The article also contributes to a newer strand of literature examining whether gains from early childhood interventions persist into adolescence. Much of the earlier research focused on preschool-age outcomes or early elementary school performance. The persistence question has become increasingly important because some meta-analyses and longitudinal studies suggest that early gains often diminish over time. The present study directly addresses this issue by following entire cohorts of Norwegian children into grades five and nine. The authors also build upon previous Norwegian childcare studies by Dearing, Havnes, Drange, and Zachrisson, many of whom have repeatedly examined Scandinavian childcare reforms using quasi-experimental methods. Unlike earlier work focused on younger children, this article evaluates outcomes much later in the educational trajectory.
Data
The study relies on exceptionally strong administrative registry data covering the full population of Norwegian children born between 2002 and 2007. These cohorts were directly exposed to Norway’s rapid childcare expansion for one- and two-year-old children that occurred between 2003 and 2008. The dataset links children to detailed parental demographic information, including education levels, immigrant background, birth order, maternal age, and municipality of residence. The comprehensive nature of the Norwegian registry system substantially reduces concerns regarding attrition, sampling bias, or inaccurate self-reporting that commonly affect survey-based studies.
The primary outcome measures are standardized national test scores in mathematics and reading administered in grades five and nine. These exams are mandatory for nearly all students in Norway and are designed to capture the full distribution of academic ability. Because the authors observe entire national cohorts, they are able to conduct subgroup analyses for children from low-education households and immigrant families while still maintaining substantial statistical power. The article also uses administrative records associated with Norway’s “cash-for-care” policy to infer the age at which children entered formal childcare. These data allow the researchers to reconstruct childcare participation patterns with considerable precision. Overall, the data infrastructure represents one of the strongest features of the paper and provides unusually high external validity within the Norwegian context.
Methods
The authors employ a quasi-experimental instrumental variables strategy designed to identify causal effects rather than simple correlations between childcare attendance and later academic achievement. Their identification strategy exploits substantial variation across Norwegian municipalities in the pace and intensity of childcare expansion following the 2003 policy reform. Because municipalities expanded childcare coverage at different rates due to local administrative and logistical constraints, children were exposed to differing levels of childcare availability that were plausibly unrelated to their underlying academic potential.

* * * *

Continue the review of the Norwegian childcare study from the point where it stops.

* * * *

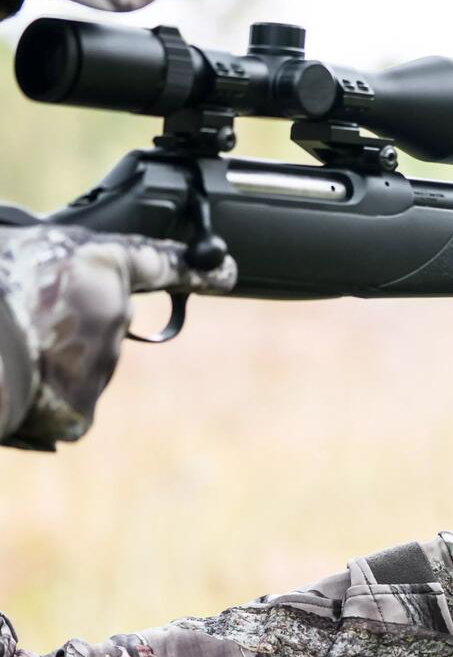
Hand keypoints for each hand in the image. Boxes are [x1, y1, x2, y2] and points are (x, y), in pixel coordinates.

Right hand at [0, 225, 235, 445]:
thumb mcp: (22, 247)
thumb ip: (64, 264)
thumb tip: (67, 279)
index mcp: (99, 265)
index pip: (162, 263)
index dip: (197, 269)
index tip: (227, 272)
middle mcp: (115, 314)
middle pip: (104, 319)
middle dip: (70, 322)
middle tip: (26, 318)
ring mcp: (103, 364)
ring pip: (84, 360)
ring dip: (55, 357)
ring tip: (11, 350)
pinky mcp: (83, 409)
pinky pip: (67, 399)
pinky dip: (42, 394)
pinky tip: (16, 382)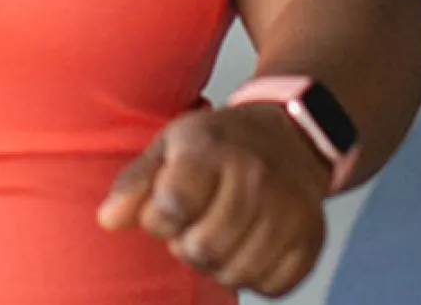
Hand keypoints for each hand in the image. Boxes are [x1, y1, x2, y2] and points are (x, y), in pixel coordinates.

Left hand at [97, 103, 330, 297]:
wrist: (291, 135)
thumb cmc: (219, 145)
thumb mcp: (171, 145)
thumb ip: (135, 181)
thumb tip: (108, 220)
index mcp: (215, 149)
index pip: (170, 209)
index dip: (159, 219)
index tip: (168, 206)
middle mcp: (258, 176)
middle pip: (202, 249)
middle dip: (189, 245)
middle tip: (199, 221)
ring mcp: (290, 208)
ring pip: (236, 273)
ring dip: (222, 263)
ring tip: (225, 232)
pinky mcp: (312, 238)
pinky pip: (272, 286)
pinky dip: (258, 275)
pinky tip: (254, 244)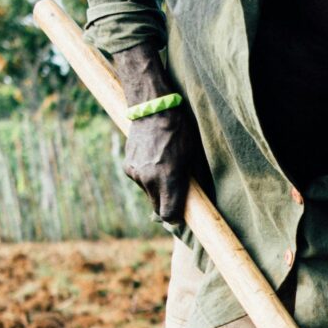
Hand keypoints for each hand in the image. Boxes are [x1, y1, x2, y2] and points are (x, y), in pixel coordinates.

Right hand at [120, 110, 191, 227]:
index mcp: (169, 179)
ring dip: (156, 188)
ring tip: (163, 166)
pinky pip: (140, 181)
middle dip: (166, 203)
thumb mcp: (194, 158)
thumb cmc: (180, 132)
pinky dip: (146, 177)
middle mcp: (149, 180)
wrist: (154, 110)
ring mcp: (136, 174)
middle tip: (175, 190)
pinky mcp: (127, 167)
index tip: (181, 214)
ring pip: (148, 193)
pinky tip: (152, 160)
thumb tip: (200, 201)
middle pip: (157, 207)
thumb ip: (194, 183)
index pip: (169, 215)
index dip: (176, 217)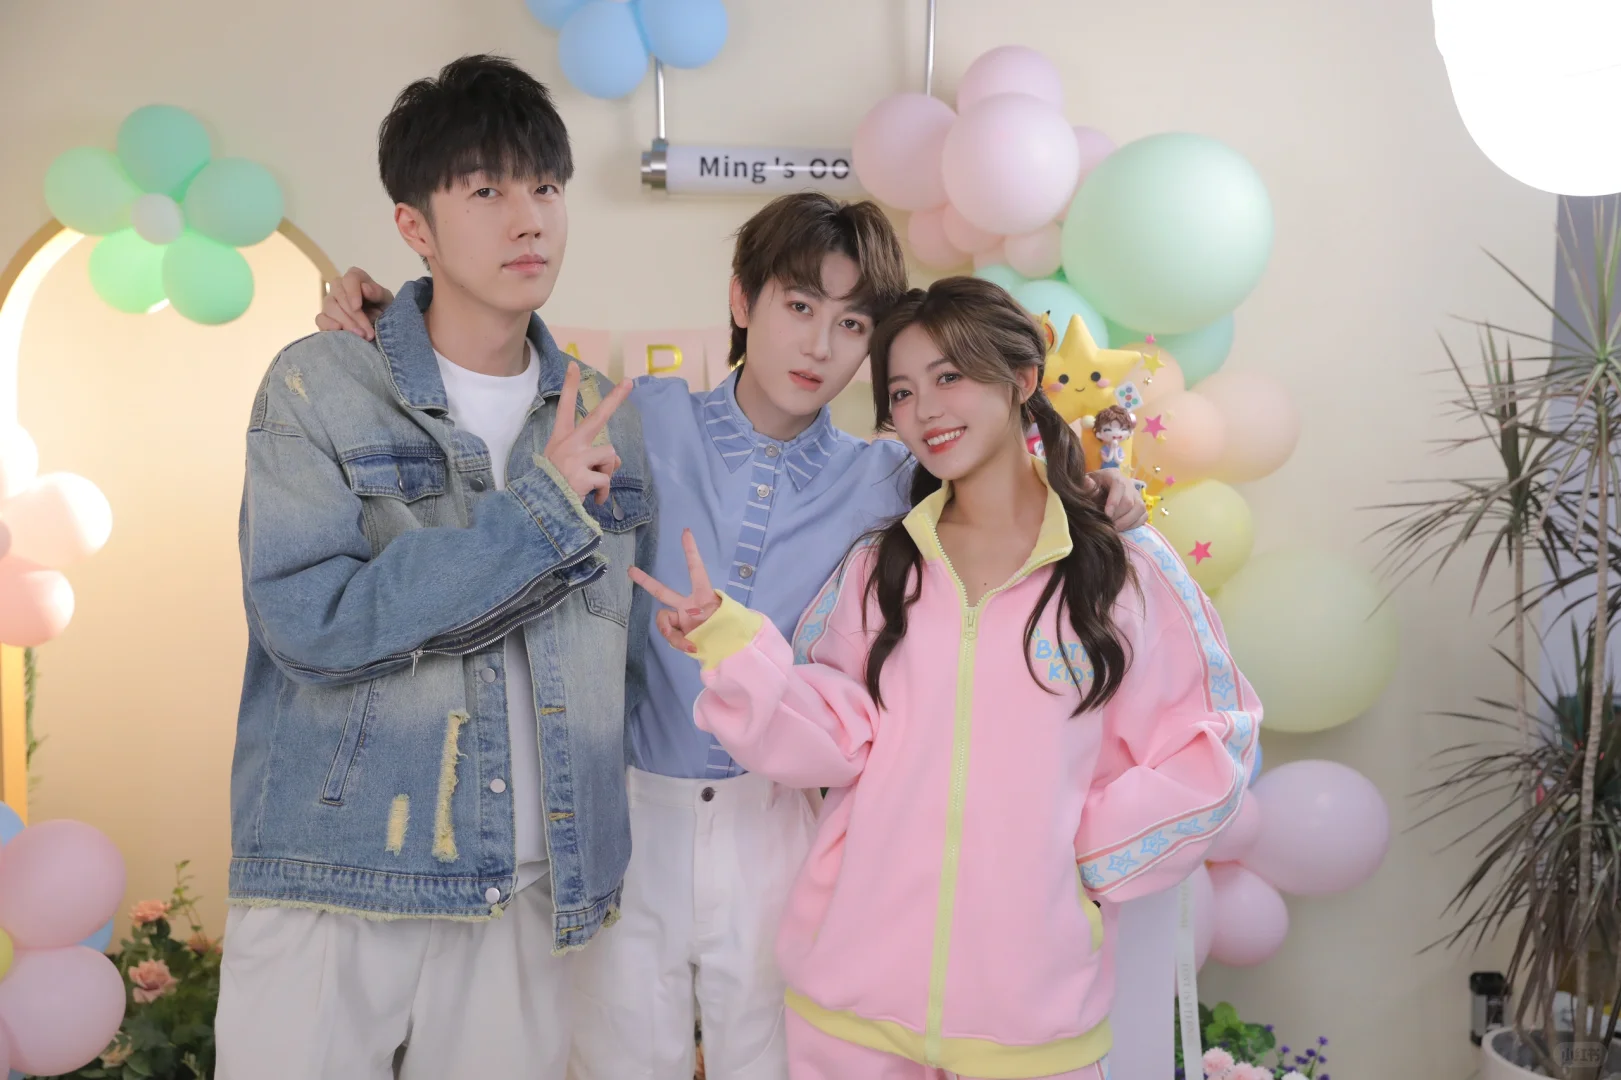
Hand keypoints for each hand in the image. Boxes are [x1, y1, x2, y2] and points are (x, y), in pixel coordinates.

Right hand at [315, 267, 393, 339]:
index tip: (357, 307)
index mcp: (356, 279)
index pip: (350, 278)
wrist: (379, 328)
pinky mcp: (325, 317)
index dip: (352, 292)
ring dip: (346, 323)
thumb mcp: (387, 301)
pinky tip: (339, 331)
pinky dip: (328, 325)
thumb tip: (365, 288)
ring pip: (330, 308)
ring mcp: (330, 302)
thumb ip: (378, 293)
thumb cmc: (383, 310)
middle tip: (367, 332)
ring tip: (361, 336)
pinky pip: (320, 318)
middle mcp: (340, 287)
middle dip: (354, 315)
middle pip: (339, 295)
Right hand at [546, 362, 631, 504]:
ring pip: (609, 455)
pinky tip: (595, 499)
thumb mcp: (567, 465)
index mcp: (562, 438)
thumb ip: (590, 457)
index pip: (564, 406)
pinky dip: (604, 493)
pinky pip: (606, 480)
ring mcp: (576, 458)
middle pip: (597, 416)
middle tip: (629, 382)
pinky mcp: (582, 476)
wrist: (539, 508)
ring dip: (607, 472)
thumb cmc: (553, 486)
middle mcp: (569, 443)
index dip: (569, 385)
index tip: (573, 364)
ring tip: (593, 484)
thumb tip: (615, 460)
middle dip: (615, 398)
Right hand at [629, 529, 722, 654]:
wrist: (730, 648)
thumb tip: (687, 643)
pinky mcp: (678, 631)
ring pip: (663, 620)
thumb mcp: (722, 624)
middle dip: (646, 581)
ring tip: (689, 644)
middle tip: (631, 570)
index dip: (691, 551)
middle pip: (662, 592)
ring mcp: (681, 618)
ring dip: (672, 634)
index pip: (696, 570)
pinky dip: (678, 642)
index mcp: (704, 596)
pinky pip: (670, 635)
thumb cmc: (731, 629)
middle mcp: (688, 604)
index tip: (686, 532)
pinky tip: (691, 647)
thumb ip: (701, 626)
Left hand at [1083, 469, 1147, 531]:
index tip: (1107, 515)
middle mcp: (1129, 484)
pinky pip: (1143, 517)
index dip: (1114, 501)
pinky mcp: (1141, 507)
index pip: (1119, 486)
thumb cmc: (1091, 488)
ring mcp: (1137, 496)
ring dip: (1126, 522)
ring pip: (1139, 509)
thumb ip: (1086, 484)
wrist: (1099, 490)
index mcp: (1114, 476)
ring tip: (1114, 529)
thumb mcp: (1086, 483)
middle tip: (1108, 526)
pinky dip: (1133, 525)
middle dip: (1118, 516)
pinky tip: (1122, 529)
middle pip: (1129, 501)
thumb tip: (1088, 482)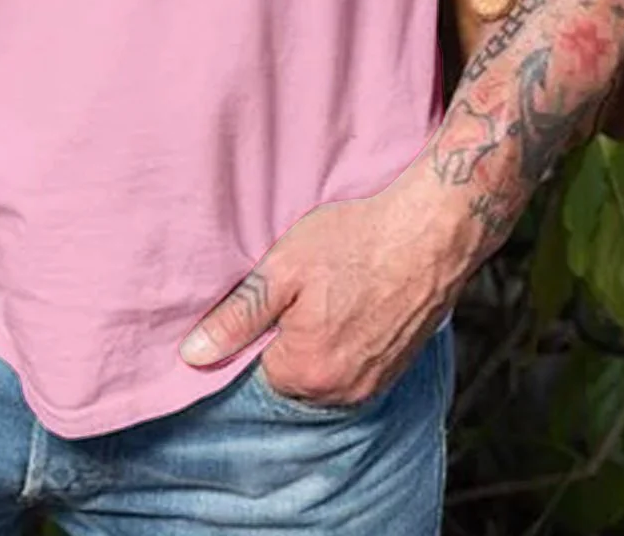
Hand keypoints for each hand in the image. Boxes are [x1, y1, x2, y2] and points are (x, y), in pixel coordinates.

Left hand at [178, 167, 465, 406]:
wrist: (430, 232)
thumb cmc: (355, 240)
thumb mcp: (283, 268)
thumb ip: (237, 317)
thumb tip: (192, 356)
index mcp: (305, 370)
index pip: (253, 367)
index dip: (255, 328)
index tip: (269, 293)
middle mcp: (341, 391)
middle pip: (289, 373)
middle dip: (286, 337)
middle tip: (300, 288)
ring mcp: (373, 385)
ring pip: (322, 371)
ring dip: (317, 340)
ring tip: (329, 292)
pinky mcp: (395, 371)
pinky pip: (352, 367)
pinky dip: (346, 341)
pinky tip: (351, 303)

* * * *

→ RESULT OF THIS TASK:
The core empirical approach instruments age of childcare entry using municipal childcare coverage rates during the years when children were eligible for care. This strategy is intended to address the selection problem that higher-income or more educated families may systematically choose earlier childcare enrollment. The authors provide extensive evidence supporting instrument validity, including balancing tests showing little relationship between the instrument and observable family characteristics once municipality and year fixed effects are included.
The statistical methods are rigorous and appropriate for the research question. The use of instrumental variables represents a substantially stronger causal inference framework than standard multivariate regression. The authors also cluster standard errors at the municipal level, apply bootstrap procedures for inference, and adjust for multiple hypothesis testing using Romano-Wolf stepdown corrections. These methodological choices increase confidence that the reported findings are not statistical artifacts. Although the study is not a randomized controlled trial, the research design approximates experimental conditions reasonably well within the constraints of population-level social policy research.
Findings/Size Effects
The study finds that earlier childcare attendance generated meaningful long-term improvements in mathematics achievement, particularly for disadvantaged children. Across the full sample, starting childcare one year earlier increased ninth-grade mathematics scores by approximately 9.7% of a standard deviation. The overall effects for reading achievement were small and statistically insignificant, although the authors also found no evidence that early childcare caused harm to reading outcomes.
The most important findings involve socioeconomic heterogeneity. For children whose mothers lacked a high school diploma, starting childcare one year earlier increased fifth-grade mathematics scores by roughly 21% of a standard deviation and ninth-grade mathematics scores by approximately 28% of a standard deviation. The authors estimate that these gains reduced the math achievement gap between low-education and higher-education households by approximately one-third. Reading scores for disadvantaged children also improved modestly, although these estimates were less precise statistically.
The paper also reports large estimated effects for immigrant children. Among children with immigrant mothers, earlier childcare attendance improved ninth-grade mathematics scores by more than 90% of a standard deviation, although these estimates were less stable and lost significance after corrections for multiple hypothesis testing. Even so, the reduced-form estimates strongly suggest that increased childcare access substantially improved academic outcomes for immigrant children.
An important substantive finding is the absence of negative effects for children from more advantaged households. Unlike some prior studies from Quebec and Italy, the Norwegian childcare expansion did not appear to reduce cognitive outcomes among higher socioeconomic status children. The authors argue that this likely reflects Norway’s relatively high-quality childcare system, characterized by low staff-child ratios, strong teacher qualifications, and a play-based pedagogical framework.
Conclusion
The article provides substantial evidence that high-quality early childcare can generate durable academic benefits extending well into adolescence, particularly for disadvantaged populations. The findings are especially important because they directly address ongoing debates regarding the persistence of early childhood intervention effects. Rather than fading out entirely, the mathematics gains observed in this study remained detectable through ninth grade, suggesting that early cognitive advantages may persist under certain institutional conditions.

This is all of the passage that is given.